Look below for the line with "- lesion 1 (tumor, hilum" and the line with "Chest X-ray (portable), anteroposterior"; repeat exactly those two lines and all lines between them, but no pictures.

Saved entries
------------
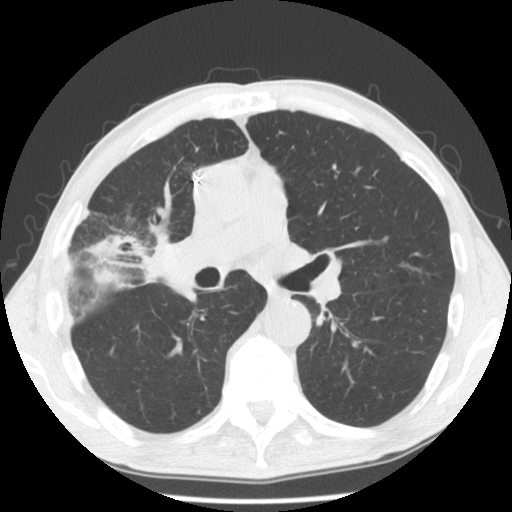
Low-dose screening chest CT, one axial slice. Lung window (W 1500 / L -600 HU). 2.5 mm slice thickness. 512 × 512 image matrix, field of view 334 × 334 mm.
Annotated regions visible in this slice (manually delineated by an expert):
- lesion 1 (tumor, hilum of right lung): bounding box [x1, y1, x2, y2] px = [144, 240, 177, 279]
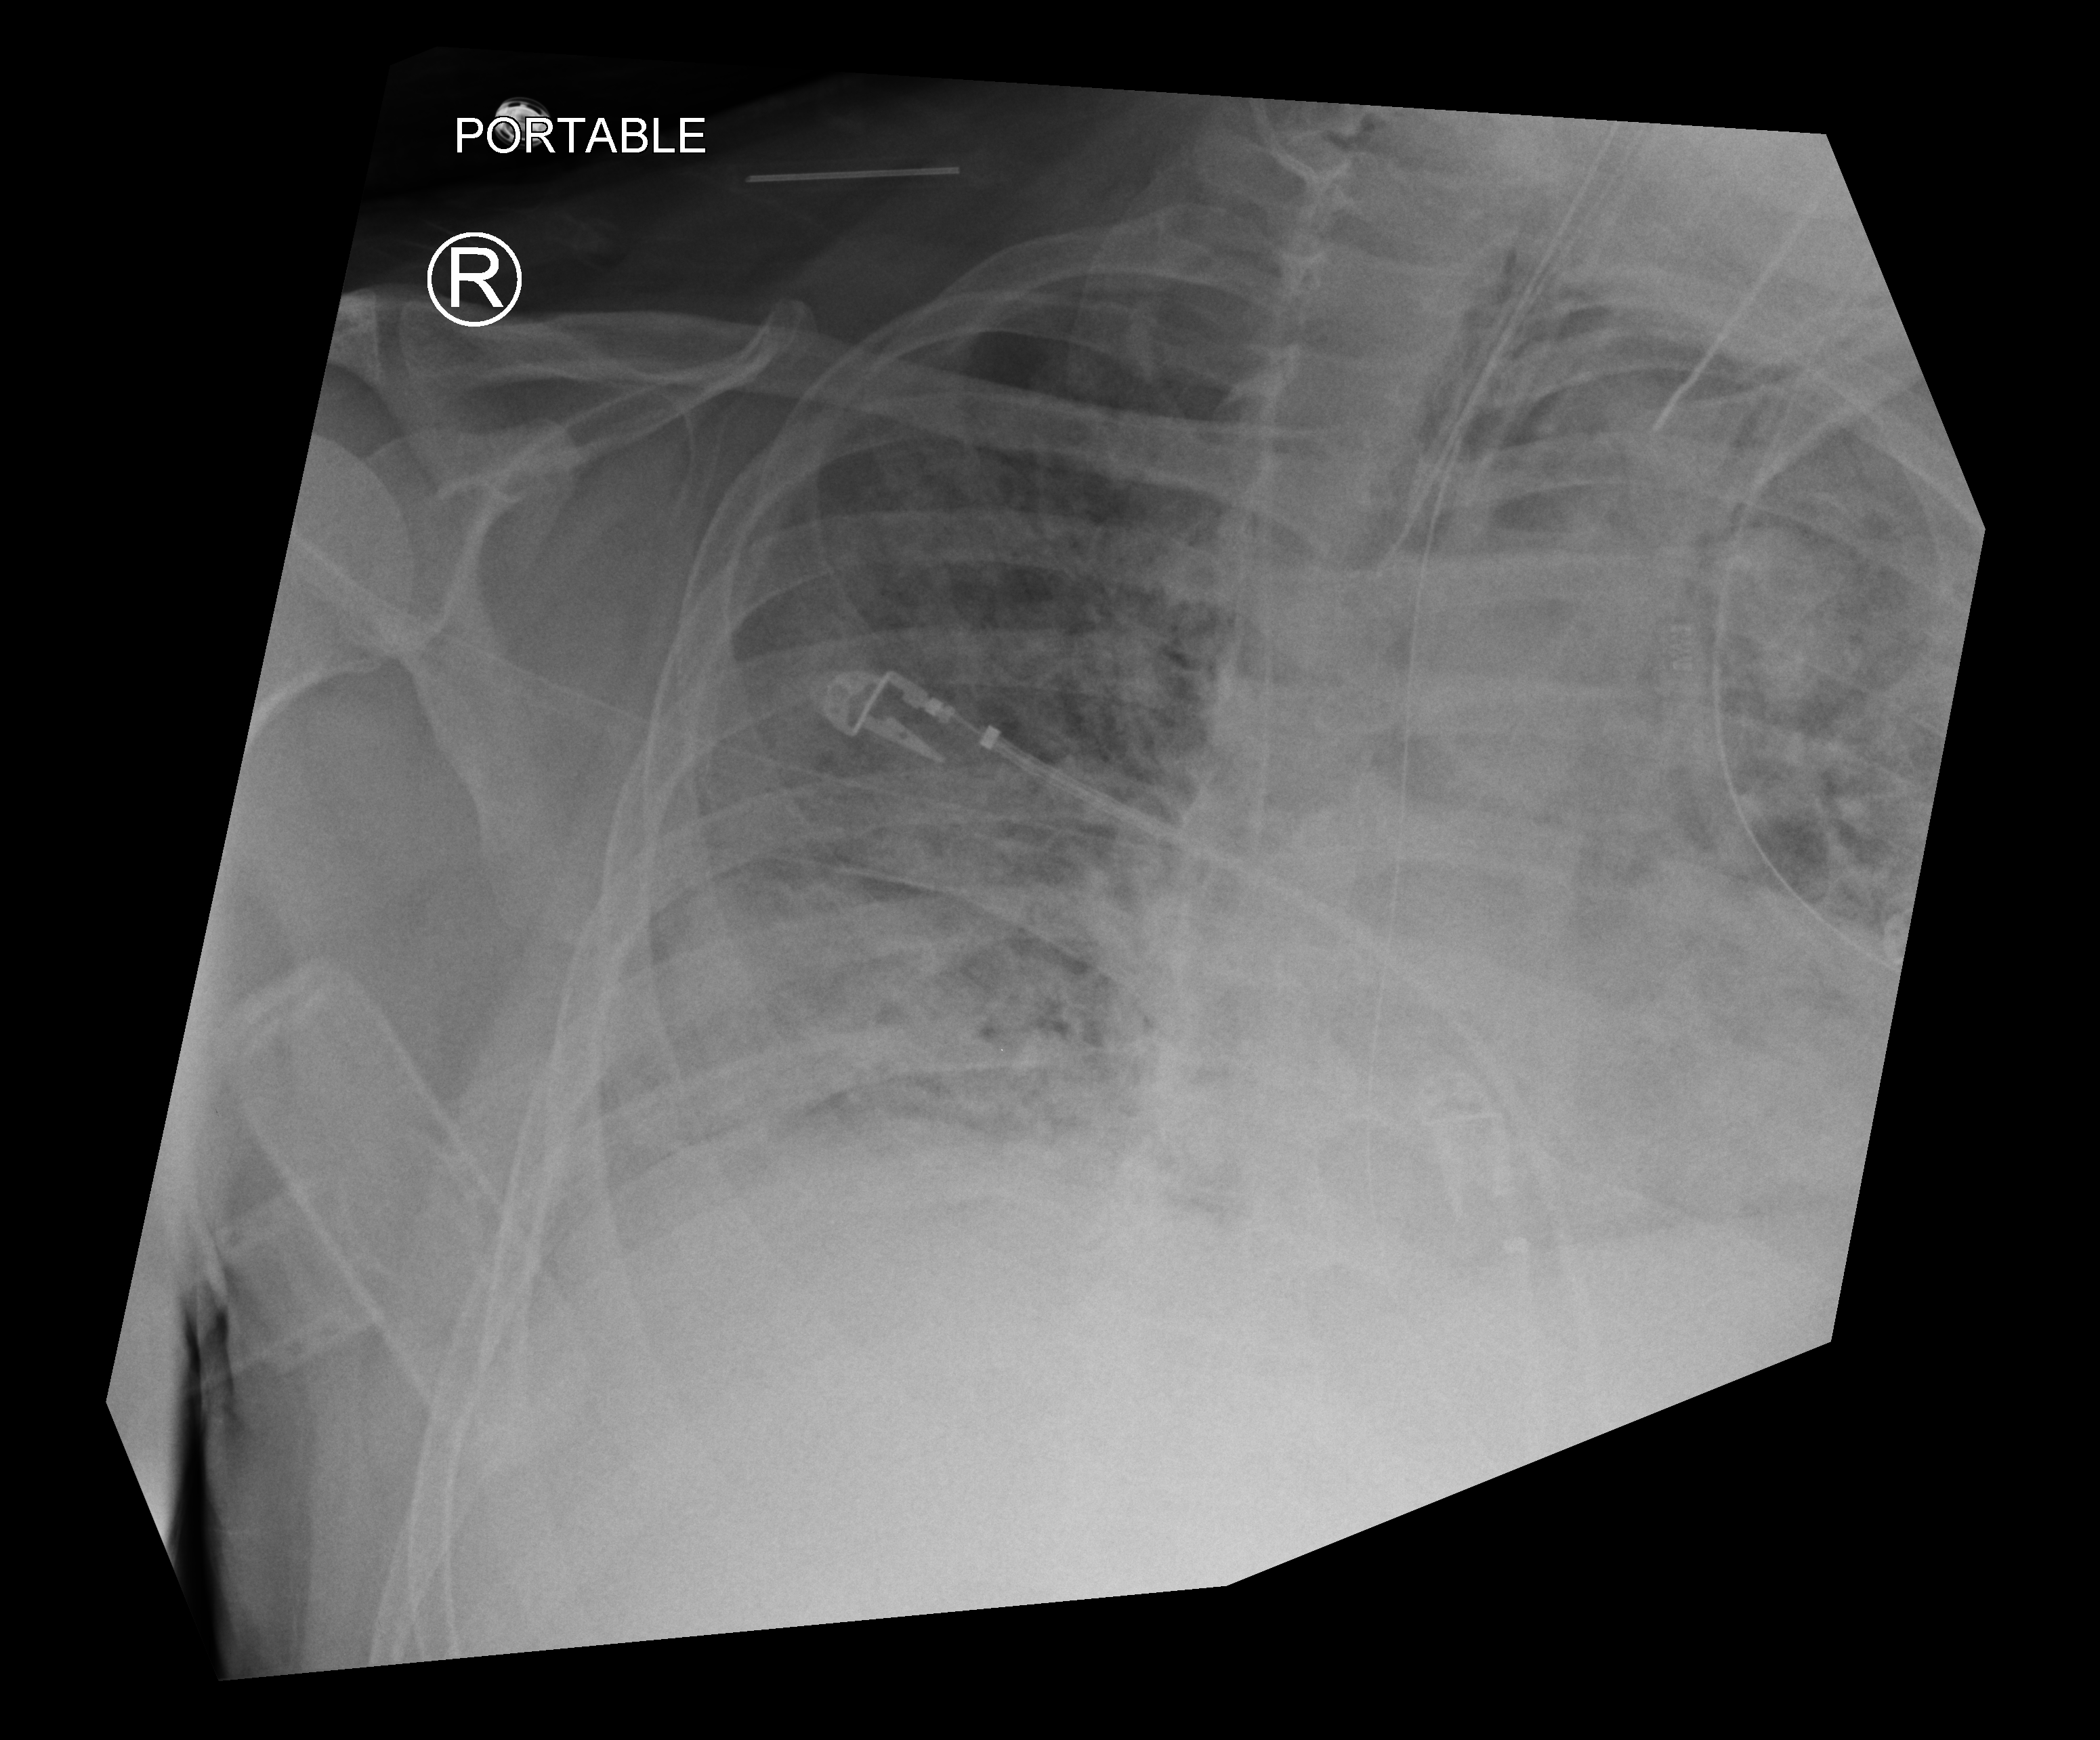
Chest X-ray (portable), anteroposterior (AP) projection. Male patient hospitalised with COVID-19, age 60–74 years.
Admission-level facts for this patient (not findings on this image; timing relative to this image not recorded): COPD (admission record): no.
------------
• **Response for this exercise**
- lesion 1 (tumor, hilum of right lung): bounding box [x1, y1, x2, y2] px = [144, 240, 177, 279]
Chest X-ray (portable), anteroposterior (AP) projection. Male patient hospitalised with COVID-19, age 60–74 years.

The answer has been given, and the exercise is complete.